> Texte d'étude
« Alger sans Mozart » est un roman écrit à quatre mains. C’est également une partition à plusieurs voix. Trois personnages principaux se relaient et témoignent. C’est la partition de leur histoire, leur passion pour une terre, qui est écrite ici par un Français corse, Michel Canesi et un Algérien, Jamil Rahmani.
Il y a tout d’abord le titre qui étonne, paraît improbable, car comment, diront les lecteurs, Alger peut vivre sans Mozart ? D’ailleurs où se niche le rapport entre ce grand compositeur et la ville blanche ? L’intrigue est posée, le lecteur est interrogatif ! Au fil du récit des trois protagonistes, Louise, Marc et Sofiane, on comprend le sens du titre, par ailleurs bien choisi.

> Données fournies
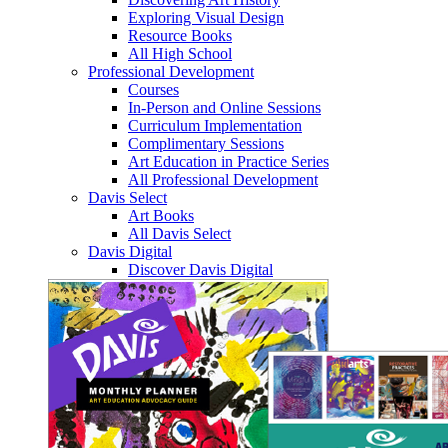
Exploring Visual Design
Resource Books
All High School
Professional Development
Courses
In-Person and Online Sessions
Curriculum Implementation
Complimentary Sessions
Art Education in Practice Series
All Professional Development
Davis Select
Art Books
All Davis Select
Davis Digital
Discover Davis Digital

> Consigne 1
Selon le texte d'étude, qui sont les deux auteurs du roman « Alger sans Mozart » ?
> Consigne 2
Mettez à jour le passage du texte d'étude compris entre « Il y a tout » et « ailleurs bien choisi. », bornes incluses, en remplaçant « Louise » par « Hélène ».

> Réponse 1
Michel Canesi, un Français corse, et Jamil Rahmani, un Algérien.

> Réponse 2
Il y a tout d’abord le titre qui étonne, paraît improbable, car comment, diront les lecteurs, Alger peut vivre sans Mozart ? D’ailleurs où se niche le rapport entre ce grand compositeur et la ville blanche ? L’intrigue est posée, le lecteur est interrogatif ! Au fil du récit des trois protagonistes, Hélène, Marc et Sofiane, on comprend le sens du titre, par ailleurs bien choisi.